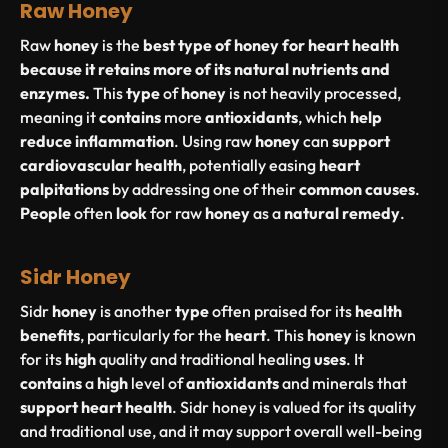
Raw Honey
Raw
honey
is the
best type of honey for heart health
because it retains more of its natural nutrients and
enzymes.
This
type
of
honey
is not heavily processed,
meaning it
contains
more
antioxidants
, which
help
reduce
inflammation
. Using raw
honey
can
support
cardiovascular
health
, potentially easing
heart
palpitations
by addressing one of their
common
causes
.
People
often
look
for raw
honey
as a
natural
remedy
.
Sidr Honey
Sidr
honey
is another
type
often praised for its
health
benefits
, particularly for the
heart
. This
honey
is known
for its
high
quality and traditional healing
uses
. It
contains
a
high
level of
antioxidants
and minerals that
support
heart
health
. Sidr honey is valued for its quality
and traditional use, and it may support overall well-being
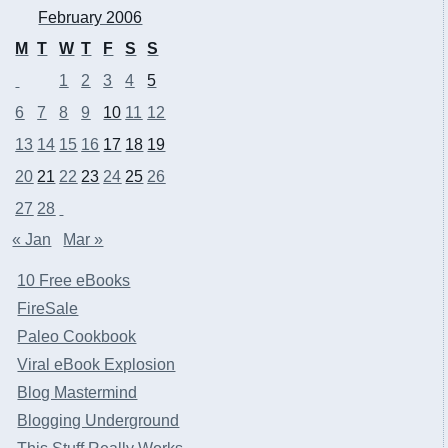
February 2006
M
T
W
T
F
S
S
1
2
3
4
5
6
7
8
9
10
11
12
13
14
15
16
17
18
19
20
21
22
23
24
25
26
27
28
« Jan
Mar »
10 Free eBooks
FireSale
Paleo Cookbook
Viral eBook Explosion
Blog Mastermind
Blogging Underground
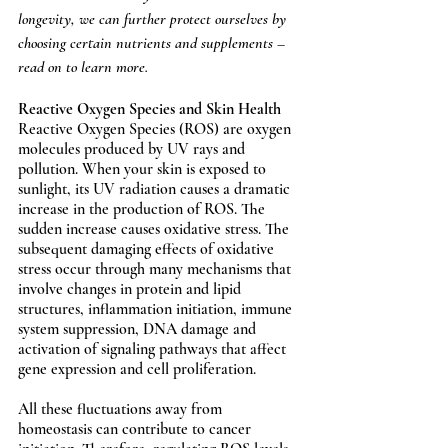
longevity, we can further protect ourselves by 
choosing certain nutrients and supplements – 
read on to learn more. 
Reactive Oxygen Species and Skin Health
Reactive Oxygen Species (ROS) are oxygen 
molecules produced by UV rays and 
pollution. When your skin is exposed to 
sunlight, its UV radiation causes a dramatic 
increase in the production of ROS. The 
sudden increase causes oxidative stress. The 
subsequent damaging effects of oxidative 
stress occur through many mechanisms that 
involve changes in protein and lipid 
structures, inflammation initiation, immune 
system suppression, DNA damage and 
activation of signaling pathways that affect 
gene expression and cell proliferation. 
All these fluctuations away from 
homeostasis can contribute to cancer 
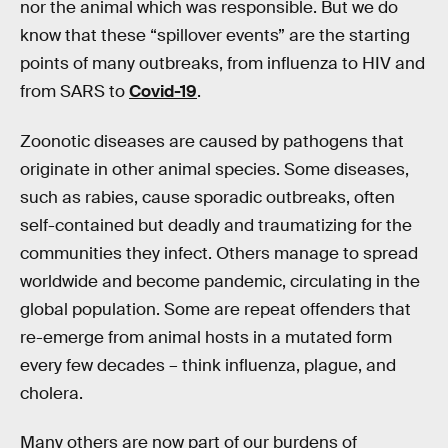
nor the animal which was responsible. But we do
know that these “spillover events” are the starting
points of many outbreaks, from influenza to HIV and
from SARS to
Covid-19
.
Zoonotic diseases are caused by pathogens that
originate in other animal species. Some diseases,
such as rabies, cause sporadic outbreaks, often
self-contained but deadly and traumatizing for the
communities they infect. Others manage to spread
worldwide and become pandemic, circulating in the
global population. Some are repeat offenders that
re-emerge from animal hosts in a mutated form
every few decades – think influenza, plague, and
cholera.
Many others are now part of our burdens of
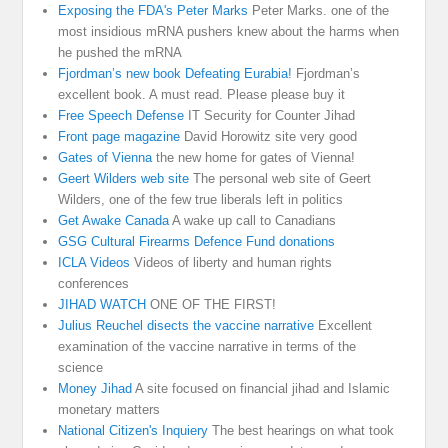
Exposing the FDA's Peter Marks
Peter Marks. one of the
most insidious mRNA pushers knew about the harms when
he pushed the mRNA
Fjordman’s new book Defeating Eurabia!
Fjordman’s
excellent book. A must read. Please please buy it
Free Speech Defense
IT Security for Counter Jihad
Front page magazine
David Horowitz site very good
Gates of Vienna
the new home for gates of Vienna!
Geert Wilders web site
The personal web site of Geert
Wilders, one of the few true liberals left in politics
Get Awake Canada
A wake up call to Canadians
GSG Cultural Firearms Defence Fund donations
ICLA Videos
Videos of liberty and human rights
conferences
JIHAD WATCH
ONE OF THE FIRST!
Julius Reuchel disects the vaccine narrative
Excellent
examination of the vaccine narrative in terms of the
science
Money Jihad
A site focused on financial jihad and Islamic
monetary matters
National Citizen's Inquiery
The best hearings on what took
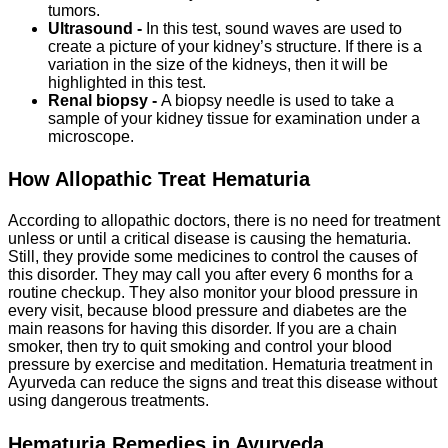
tumors.
Ultrasound -
In this test, sound waves are used to
create a picture of your kidney’s structure. If there is a
variation in the size of the kidneys, then it will be
highlighted in this test.
Renal biopsy -
A biopsy needle is used to take a
sample of your kidney tissue for examination under a
microscope.
How Allopathic Treat Hematuria
According to allopathic doctors, there is no need for treatment
unless or until a critical disease is causing the hematuria.
Still, they provide some medicines to control the causes of
this disorder. They may call you after every 6 months for a
routine checkup. They also monitor your blood pressure in
every visit, because blood pressure and diabetes are the
main reasons for having this disorder. If you are a chain
smoker, then try to quit smoking and control your blood
pressure by exercise and meditation. Hematuria treatment in
Ayurveda can reduce the signs and treat this disease without
using dangerous treatments.
Hematuria Remedies in Ayurveda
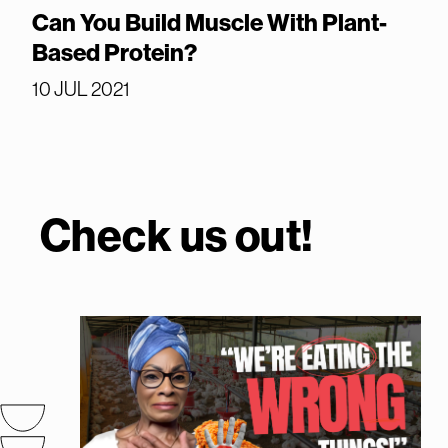
Can You Build Muscle With Plant-
Based Protein?
10 JUL 2021
Check us out!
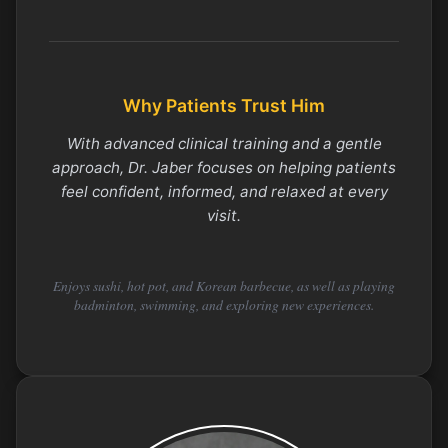
Why Patients Trust Him
With advanced clinical training and a gentle
approach, Dr. Jaber focuses on helping patients
feel confident, informed, and relaxed at every
visit.
Enjoys sushi, hot pot, and Korean barbecue, as well as playing
badminton, swimming, and exploring new experiences.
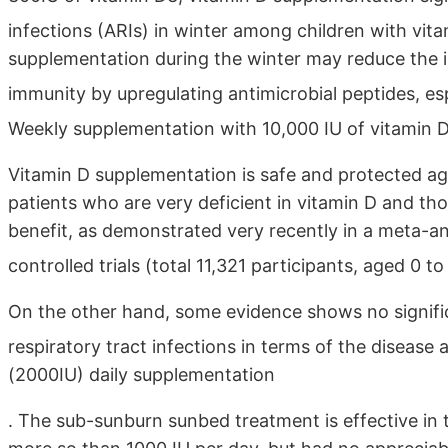
infections (ARIs) in winter among children with vit
supplementation during the winter may reduce the 
immunity by upregulating antimicrobial peptides, es
Weekly supplementation with 10,000 IU of vitamin D3
Vitamin D supplementation is safe and protected agai
patients who are very deficient in vitamin D and th
benefit, as demonstrated very recently in a meta-an
controlled trials (total 11,321 participants, aged 0 t
On the other hand, some evidence shows no signific
respiratory tract infections in terms of the disease 
(2000IU) daily supplementation
. The sub-sunburn sunbed treatment is effective in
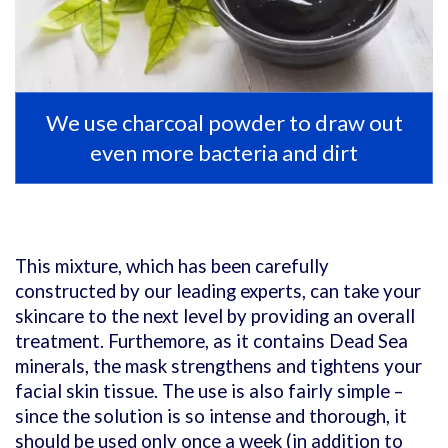
We use charcoal powder to draw out
even more bacteria and dirt
This mixture, which has been carefully
constructed by our leading experts, can take your
skincare to the next level by providing an overall
treatment. Furthemore, as it contains Dead Sea
minerals, the mask strengthens and tightens your
facial skin tissue. The use is also fairly simple –
since the solution is so intense and thorough, it
should be used only once a week (in addition to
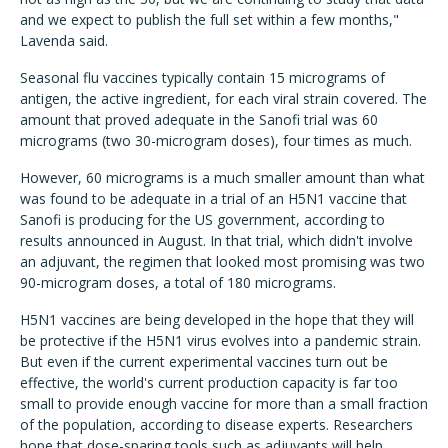
and we expect to publish the full set within a few months,"
Lavenda said.
Seasonal flu vaccines typically contain 15 micrograms of
antigen, the active ingredient, for each viral strain covered. The
amount that proved adequate in the Sanofi trial was 60
micrograms (two 30-microgram doses), four times as much.
However, 60 micrograms is a much smaller amount than what
was found to be adequate in a trial of an H5N1 vaccine that
Sanofi is producing for the US government, according to
results announced in August. In that trial, which didn't involve
an adjuvant, the regimen that looked most promising was two
90-microgram doses, a total of 180 micrograms.
H5N1 vaccines are being developed in the hope that they will
be protective if the H5N1 virus evolves into a pandemic strain.
But even if the current experimental vaccines turn out be
effective, the world's current production capacity is far too
small to provide enough vaccine for more than a small fraction
of the population, according to disease experts. Researchers
hope that dose-sparing tools such as adjuvants will help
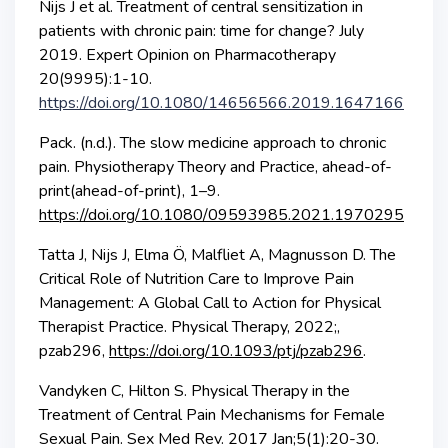
Nijs J et al. Treatment of central sensitization in
patients with chronic pain: time for change? July
2019. Expert Opinion on Pharmacotherapy
20(9995):1-10.
https://doi.org/10.1080/14656566.2019.1647166
Pack. (n.d.). The slow medicine approach to chronic
pain. Physiotherapy Theory and Practice, ahead-of-
print(ahead-of-print), 1–9.
https://doi.org/10.1080/09593985.2021.1970295
Tatta J, Nijs J, Elma Ö, Malfliet A, Magnusson D. The
Critical Role of Nutrition Care to Improve Pain
Management: A Global Call to Action for Physical
Therapist Practice. Physical Therapy, 2022;,
pzab296,
https://doi.org/10.1093/ptj/pzab296
.
Vandyken C, Hilton S. Physical Therapy in the
Treatment of Central Pain Mechanisms for Female
Sexual Pain. Sex Med Rev. 2017 Jan;5(1):20-30.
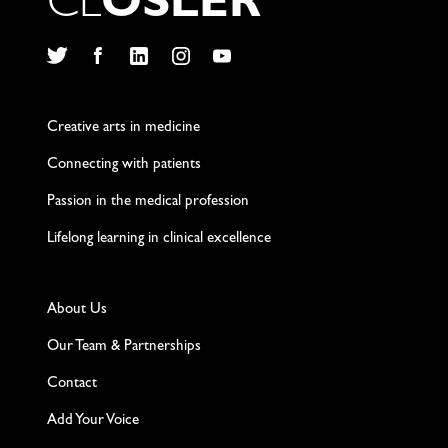
C
L
O
S
L
E
R
Twitter
Facebook
LinkedIn
Instagram
YouTube
Creative arts in medicine
Connecting with patients
Passion in the medical profession
Lifelong learning in clinical excellence
About Us
Our Team & Partnerships
Contact
Add Your Voice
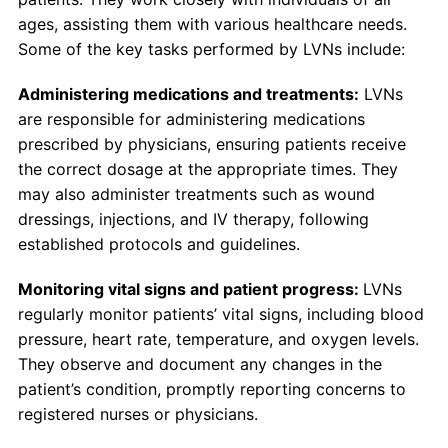
ages, assisting them with various healthcare needs.
Some of the key tasks performed by LVNs include:
Administering medications and treatments:
LVNs
are responsible for administering medications
prescribed by physicians, ensuring patients receive
the correct dosage at the appropriate times. They
may also administer treatments such as wound
dressings, injections, and IV therapy, following
established protocols and guidelines.
Monitoring vital signs and patient progress:
LVNs
regularly monitor patients’ vital signs, including blood
pressure, heart rate, temperature, and oxygen levels.
They observe and document any changes in the
patient’s condition, promptly reporting concerns to
registered nurses or physicians.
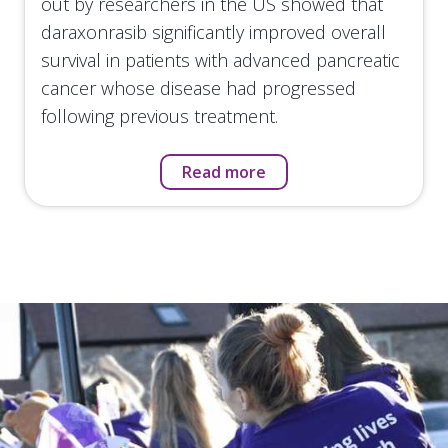
out by researchers in the US showed that
daraxonrasib significantly improved overall
survival in patients with advanced pancreatic
cancer whose disease had progressed
following previous treatment.
Read more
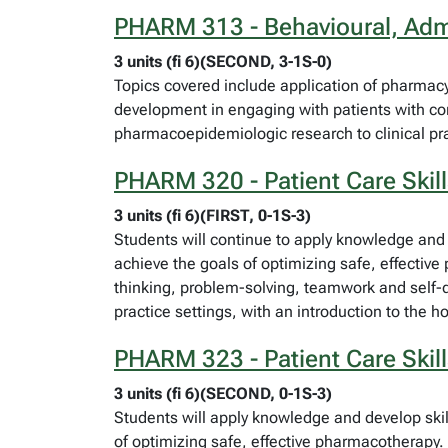
PHARM 313 - Behavioural, Admi
3 units (fi 6)(SECOND, 3-1S-0)
Topics covered include application of pharmac
development in engaging with patients with c
pharmacoepidemiologic research to clinical pra
PHARM 320 - Patient Care Skill
3 units (fi 6)(FIRST, 0-1S-3)
Students will continue to apply knowledge and 
achieve the goals of optimizing safe, effective
thinking, problem-solving, teamwork and self-dir
practice settings, with an introduction to the h
PHARM 323 - Patient Care Skill
3 units (fi 6)(SECOND, 0-1S-3)
Students will apply knowledge and develop skil
of optimizing safe, effective pharmacotherapy. 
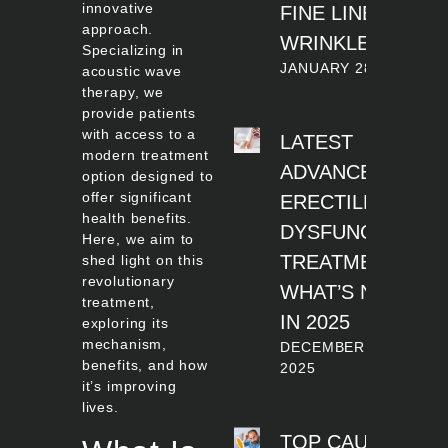
innovative
FINE LINES AND
approach.
WRINKLES
Specializing in
JANUARY 28, 2026
acoustic wave
therapy, we
provide patients
with access to a
LATEST
modern treatment
ADVANCES IN
option designed to
offer significant
ERECTILE
health benefits.
DYSFUNCTION
Here, we aim to
TREATMENT:
shed light on this
revolutionary
WHAT’S NEW
treatment,
IN 2025
exploring its
mechanism,
DECEMBER 12,
benefits, and how
2025
it’s improving
lives.
TOP CAUSES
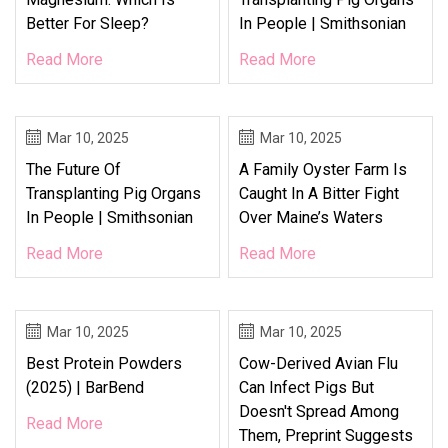
Better For Sleep?
In People | Smithsonian
Read More
Read More
Mar 10, 2025
Mar 10, 2025
The Future Of
A Family Oyster Farm Is
Transplanting Pig Organs
Caught In A Bitter Fight
In People | Smithsonian
Over Maine’s Waters
Read More
Read More
Mar 10, 2025
Mar 10, 2025
Best Protein Powders
Cow-Derived Avian Flu
(2025) | BarBend
Can Infect Pigs But
Doesn't Spread Among
Read More
Them, Preprint Suggests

========================

» **EXERCISE PROMPT**: Repeat only the stretch of data above that runs from the line with "Many others are now part of our burdens of" to the line with "create a picture". Keep both end lines; exclude pictures.

» **PROBLEM SOLUTION**:
Many others are now part of our burdens of
Exposing the FDA's Peter Marks
Peter Marks. one of the
most insidious mRNA pushers knew about the harms when
he pushed the mRNA
Fjordman’s new book Defeating Eurabia!
Fjordman’s
excellent book. A must read. Please please buy it
Free Speech Defense
IT Security for Counter Jihad
Front page magazine
David Horowitz site very good
Gates of Vienna
the new home for gates of Vienna!
Geert Wilders web site
The personal web site of Geert
Wilders, one of the few true liberals left in politics
Get Awake Canada
A wake up call to Canadians
GSG Cultural Firearms Defence Fund donations
ICLA Videos
Videos of liberty and human rights
conferences
JIHAD WATCH
ONE OF THE FIRST!
Julius Reuchel disects the vaccine narrative
Excellent
examination of the vaccine narrative in terms of the
science
Money Jihad
A site focused on financial jihad and Islamic
monetary matters
National Citizen's Inquiery
The best hearings on what took
tumors.
Ultrasound -
In this test, sound waves are used to
create a picture of your kidney’s structure. If there is a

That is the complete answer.